Assets at Legal & General Investment Management surged to £841.5 billion by June 30, up 18% from the £714.6 billion year-ago level and up 13% from their £746.1 million level at the end of 2015, according to its interim results published on August 9.
Group chief executive Nigel Wilson said the asset growth meant LGIM is now the 10th biggest asset manager in the world.
The growth was driven by £86.1 billion in market movements and £9.9 billion in net inflows, two thirds of which came at LGIM’s solutions business. L&G said a “significant appreciation in asset values” towards the end of June helped propel assets, indicating its funds arm was a substantial beneficiary from the market movements caused by the UK’s decision on June 23 to leave the European Union.
LGIM’s international business recorded net inflows of £6.7 billion, compared with £5.4 billion in the first half of 2015, with positive flows in the US, Europe, the Gulf and Asia the key growth drivers. Total international assets under management now stand at £151.9 billion, a 31% increase on a year ago.

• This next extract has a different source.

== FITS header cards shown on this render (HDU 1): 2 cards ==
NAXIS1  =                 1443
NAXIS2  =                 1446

Wilson said in a pre-recorded presentation: “This reflects the fact that though the asset markets have been difficult, the areas that we have been concentrating on have been doing pretty well, so we are very happy with the performance in the first six months of the year.”

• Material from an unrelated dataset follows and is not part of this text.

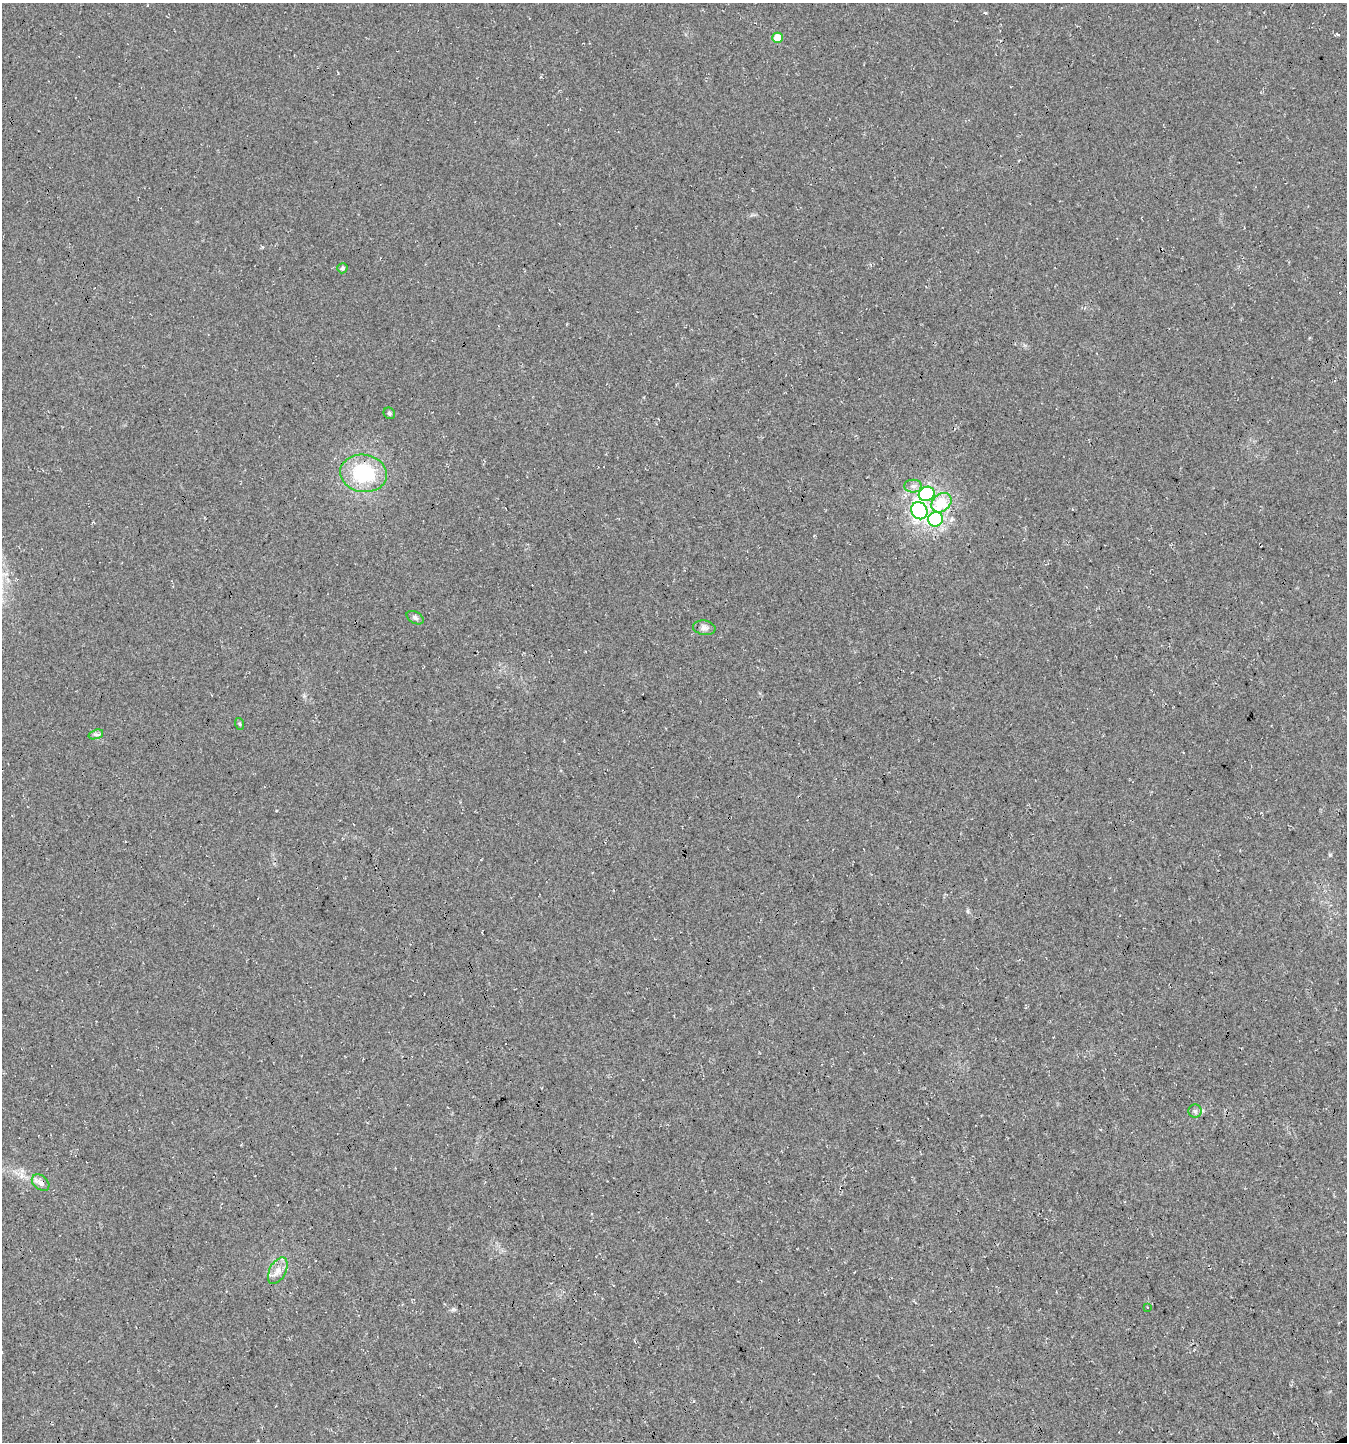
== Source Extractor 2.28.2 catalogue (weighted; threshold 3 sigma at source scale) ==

LGIM said its defined contribution client base now stood at over 2 million customers on its workplace platform, with Wilson stating there was no reason why the firm couldn’t aim for 20 million members.
In what L&G described as an “extremely difficult period”, the asset manager’s retail business also saw external net inflows of £0.7 billion over the first half, up on £0.3 billion a year earlier.
Although LGIM’s total external net inflows of £9.6 billion were down compared with £13.8 billion a year ago, the firm said it was “well-positioned to handle the uncertain economic and political environment that lies ahead, and continuing fee pressure in asset management markets”.
The firm’s real assets business, where net inflows dropped to £0.1 billion from £0.4 billion a year earlier, had been “impacted by the uncertainty” caused by the EU membership referendum, which hit property dealmaking.
LGIM was, however, one of the few firms able to keep its UK property fund open following the investor panic caused by the vote.
LGIM’s revenues edged up to £353 million from £347 million a year earlier, with management fee revenues also increasing 4% to £337 million, although operating profit slipped to £174 million from £179 million.
LGIM’s liability-driven investment and multi-asset business both grew during the first half of 2016. The firm has said it wants to gain market share in pooled LDI solutions, which it has identified as the fastest-growing segment of the market. Net inflows for its solutions products, which include LDI and multi-asset products, were £6.7 billion compared with £12.3 billion a year ago.
In terms of L&G’s broader outlook, the insurer said: “Although no business model can be immunised against slowing global economic activity, the opportunities available to the group should remain largely unchanged and we will strive to execute our strategy successfully to deliver profitable growth.”